Just recently, I came across a blog post titled “I Am Raising Two Future Foodies,” written by Polish Mama on the Prairie (@PolPrairieMama.) She totally had me at the line [RE: her daughter]: “She giggled and said “But I’m not eating Sea Cucumber. That’s the poopy hole of the ocean.” Thank you, Andrew Zimmern.” But even after that, she gave a list of some fantastic ways to help your child become a more adventurous eater. I immediately fell in love with her idea of making a “culinary passport.”
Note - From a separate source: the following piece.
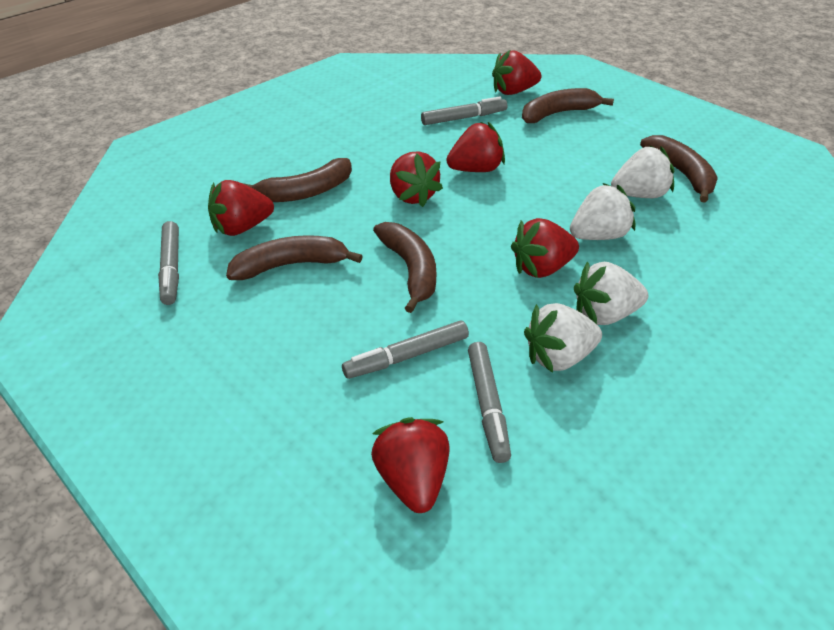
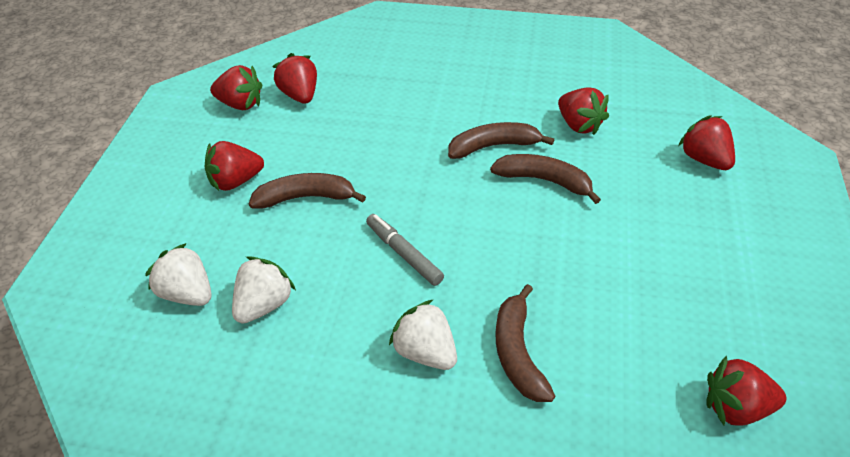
brown banana: [226,235,363,280] [242,158,352,202] [373,222,436,313] [522,88,614,123] [640,135,718,203] = 5 -> [249,173,366,209] [448,122,554,159] [490,154,601,204] [496,284,555,402] = 4
grey marker: [158,221,179,305] [342,320,469,379] [421,97,507,125] [468,342,511,463] = 4 -> [366,214,444,286] = 1
white strawberry: [524,303,602,373] [570,183,635,240] [574,261,648,325] [611,145,674,198] = 4 -> [145,243,212,306] [232,256,296,323] [389,300,457,370] = 3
When I googled for ideas on “food passports,” I realized that someone has already jumped on that marketing train (why didn’t *I* think of this?) Already available is an activity book “passport” that comes with stickers to reward your child for trying different foods. What a great way to introduce “odd” foods, like avocado or kiwi, to younger children. But for older children with already more established tastes, a culinary passport introducing foods around the world would be way more adventurous. Give them a small notebook and let them design one themselves. The possibilities are virtually endless! Use stickers or internet printout “badges” to glue on to represent each country’s cuisine. Before you know it, you’re child will have taken a culinary trip around the world.
As we eat a lot of cultural cuisine, I’ll be posting several recipes to get you started. So pack your taste buds and get ready for your foodie vacation!